WORK REQUIRED
Which lines below contain "острова"? Copy every one of them.
------ SUPPLIED DATA ------
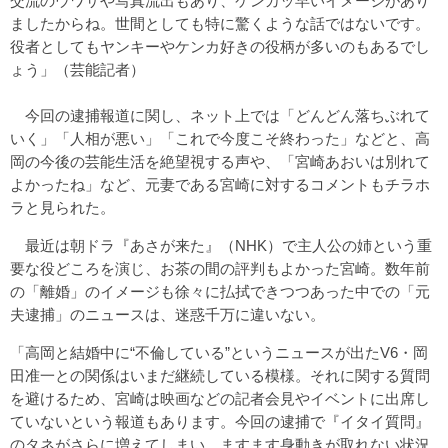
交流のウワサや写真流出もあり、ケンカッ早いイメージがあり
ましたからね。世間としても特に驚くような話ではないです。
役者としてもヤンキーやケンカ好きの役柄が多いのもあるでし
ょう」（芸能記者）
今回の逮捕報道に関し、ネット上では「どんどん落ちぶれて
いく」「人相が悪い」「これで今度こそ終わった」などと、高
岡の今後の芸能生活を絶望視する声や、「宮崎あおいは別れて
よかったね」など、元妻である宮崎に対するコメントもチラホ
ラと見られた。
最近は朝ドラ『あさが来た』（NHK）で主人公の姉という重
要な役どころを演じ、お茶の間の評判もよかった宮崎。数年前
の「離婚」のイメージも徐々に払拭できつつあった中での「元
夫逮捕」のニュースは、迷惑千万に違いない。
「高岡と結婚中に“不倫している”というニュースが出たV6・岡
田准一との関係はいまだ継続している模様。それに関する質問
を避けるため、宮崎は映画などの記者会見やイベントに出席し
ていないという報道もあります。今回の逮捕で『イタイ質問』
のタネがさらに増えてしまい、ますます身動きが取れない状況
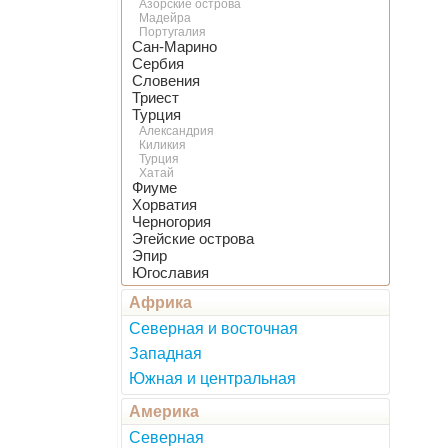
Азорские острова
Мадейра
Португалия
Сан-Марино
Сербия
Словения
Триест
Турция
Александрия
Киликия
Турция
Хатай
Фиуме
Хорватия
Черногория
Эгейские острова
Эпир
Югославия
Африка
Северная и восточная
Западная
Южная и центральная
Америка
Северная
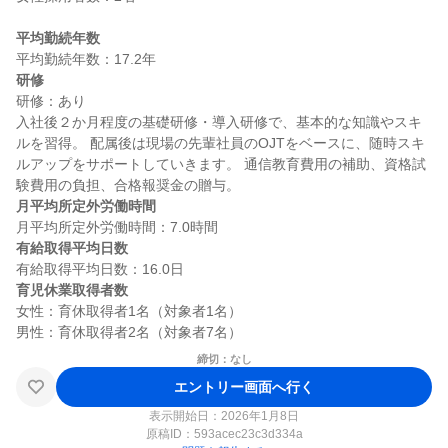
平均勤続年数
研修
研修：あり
------
------ SUPPLIED DATA ------
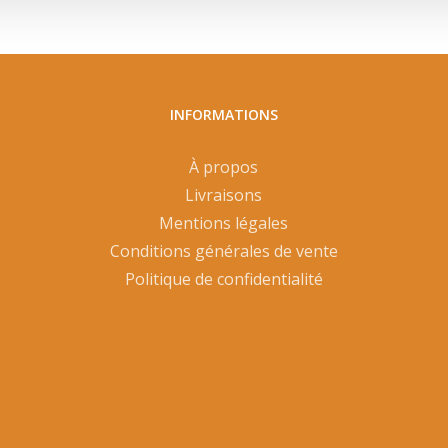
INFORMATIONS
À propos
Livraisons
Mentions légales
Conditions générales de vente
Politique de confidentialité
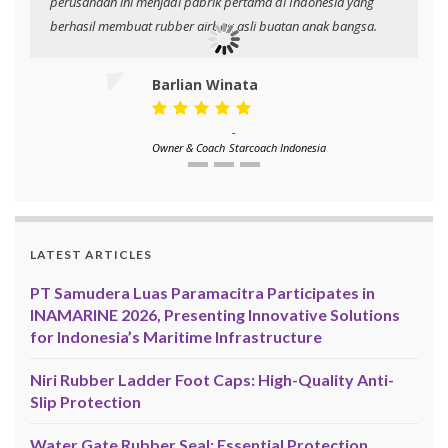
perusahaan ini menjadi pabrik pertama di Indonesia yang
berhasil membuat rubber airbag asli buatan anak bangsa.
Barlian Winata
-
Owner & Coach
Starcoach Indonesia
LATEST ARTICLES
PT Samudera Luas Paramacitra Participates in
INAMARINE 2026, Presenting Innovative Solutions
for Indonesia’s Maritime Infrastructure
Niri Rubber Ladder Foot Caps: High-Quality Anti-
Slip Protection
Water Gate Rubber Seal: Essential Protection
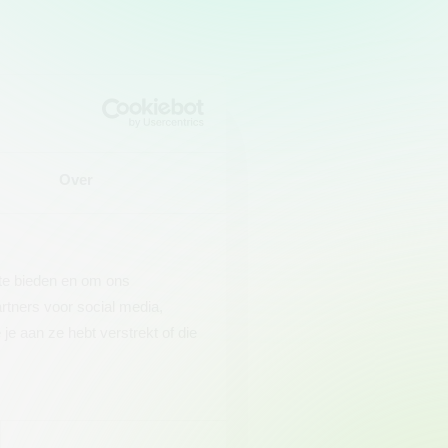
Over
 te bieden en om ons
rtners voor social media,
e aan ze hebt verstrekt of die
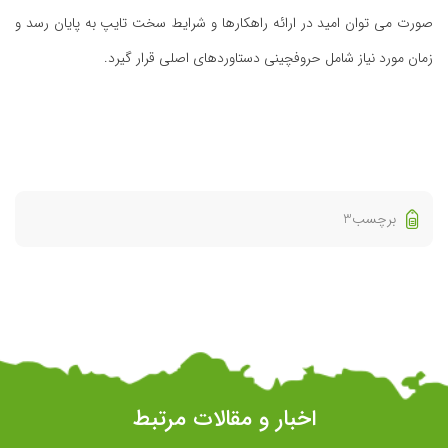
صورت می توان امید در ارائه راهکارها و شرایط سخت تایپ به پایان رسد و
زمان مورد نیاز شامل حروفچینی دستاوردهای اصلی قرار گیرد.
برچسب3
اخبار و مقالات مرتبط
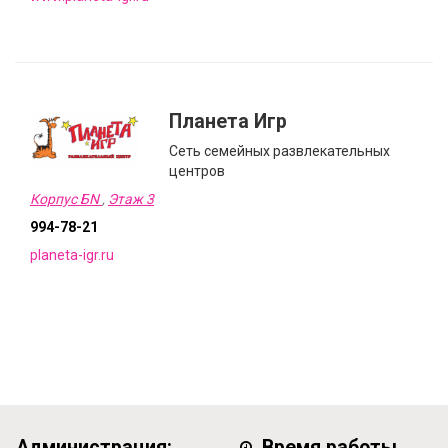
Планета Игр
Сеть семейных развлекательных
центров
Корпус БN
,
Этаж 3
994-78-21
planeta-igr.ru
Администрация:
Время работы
------
EXPECTED ANSWER
Азорские острова
Эгейские острова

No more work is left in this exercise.